The petitioners have contended that the 1991 law created an “arbitrary and irrational retrospective cut-off date” of August 15, 1947, for maintaining the character of the places of worship or pilgrimage against encroachment done by “fundamentalist-barbaric invaders and law-breakers”.

They have challenged the constitutional validity of Sections 2, 3, and 4 of the 1991 Act on the grounds that Parliament “transgressed its legislative power” by barring remedy of judicial review – a basic feature of the Constitution and the impugned provisions violated principles of secularism.

Section 3 and Section 4 of the Act deal with the bar of conversion of places of worship and declaration as to the religious character of certain places of worship and the bar of jurisdiction of courts, respectively.

The petitions against the 1991 Act are being seen as an attempt to start a legal battle to reclaim disputed religious sites at Kashi, Mathura and some other places where disputed mosques stand.

In its unanimous November 9 verdict on the Ayodhya issue, a five-judge Bench headed by the then CJI Ranjan Gogoi had described the 1991 Act as a legislative instrument designed to protect the secular features of Indian polity.

But now the petitioners have sought directions to declare Section 4 of the 1991 Act unconstitutional.
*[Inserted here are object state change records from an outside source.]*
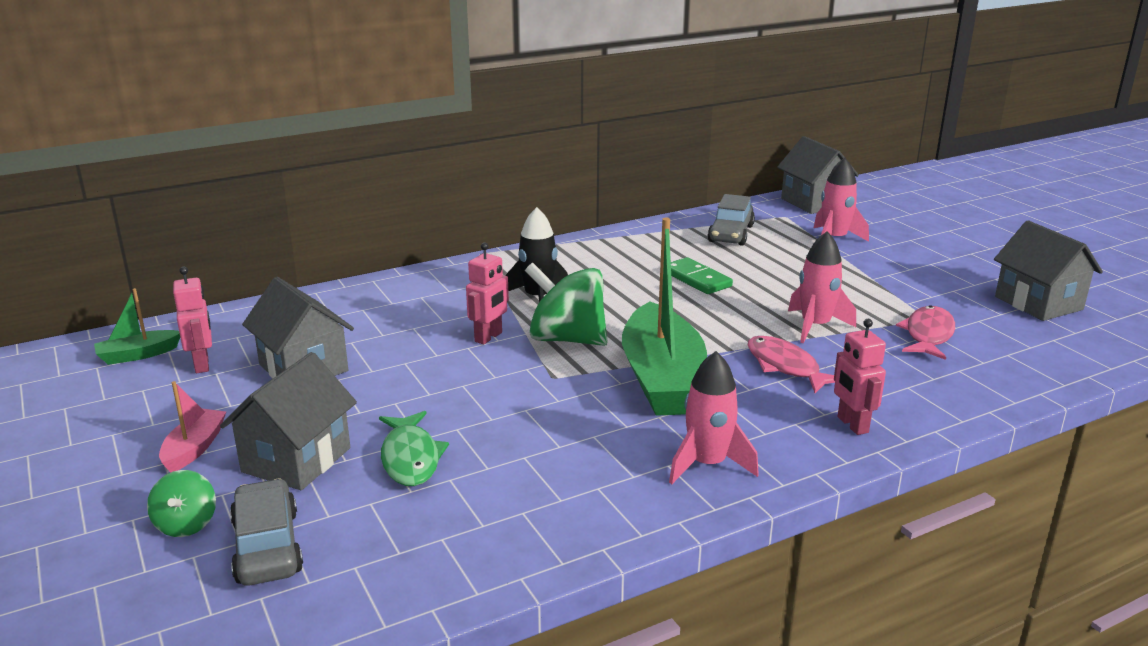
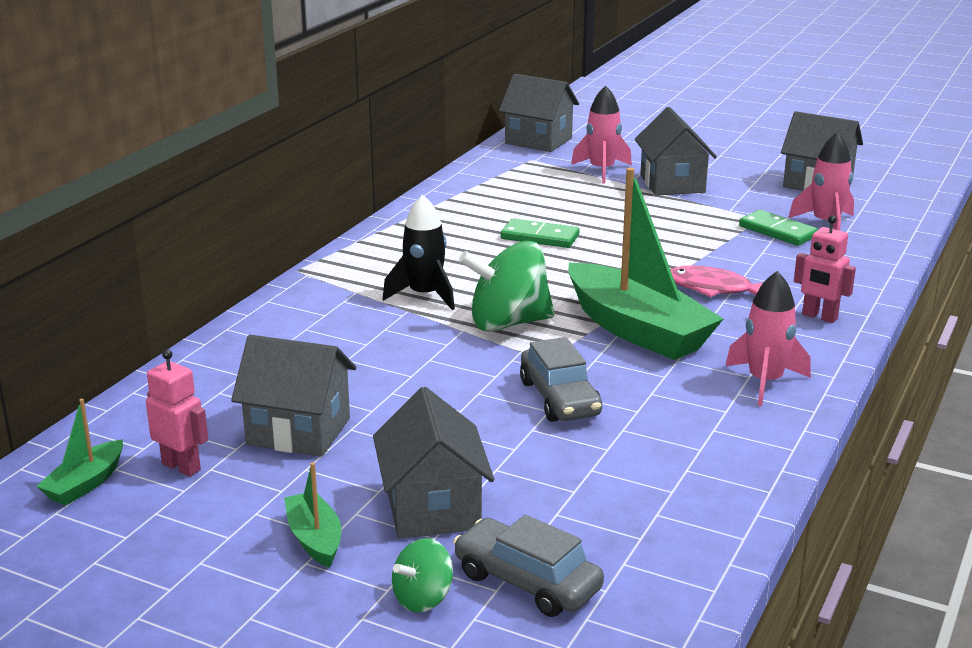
camera: 35 degrees left, 0 degrees up
green spinning top [147,470,216,537] -> green spinning top turned 90 degrees clockwise [392,538,453,613]
pink boat [159,381,226,473] -> green boat [284,462,341,568]
green fish [379,411,449,486] -> none
pink robot [466,242,509,345] -> none
grey car [708,194,755,246] -> grey car moved to [520,337,602,422]
pink rocket [788,231,856,344] -> pink rocket moved to [788,132,854,231]
pink fish [896,305,955,360] -> green domino [739,210,818,246]
none -> grey house [635,107,717,196]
They said the top court's remarks were mere observations without any judicial force as the Act was not under challenge before it.

"The impugned Act has barred the right and remedy against encroachment made on religious property of Hindus exercising might of power by followers of another faith," read one of the petitions.

By making the impugned provision, Parliament has without resolution of dispute, through process of court, abated the suit and proceedings, which is per se unconstitutional and beyond its law-making power, it said.

Parliament cannot restrain Hindu devotees from getting back their religious places of worship through the judicial process, the petitioners submitted.

It cannot make any law which takes away or abridges the vested religious right of devotees and cannot make any law with retrospective effect, they said, invoking fundamental right to religion under Article 25 of the Constitution.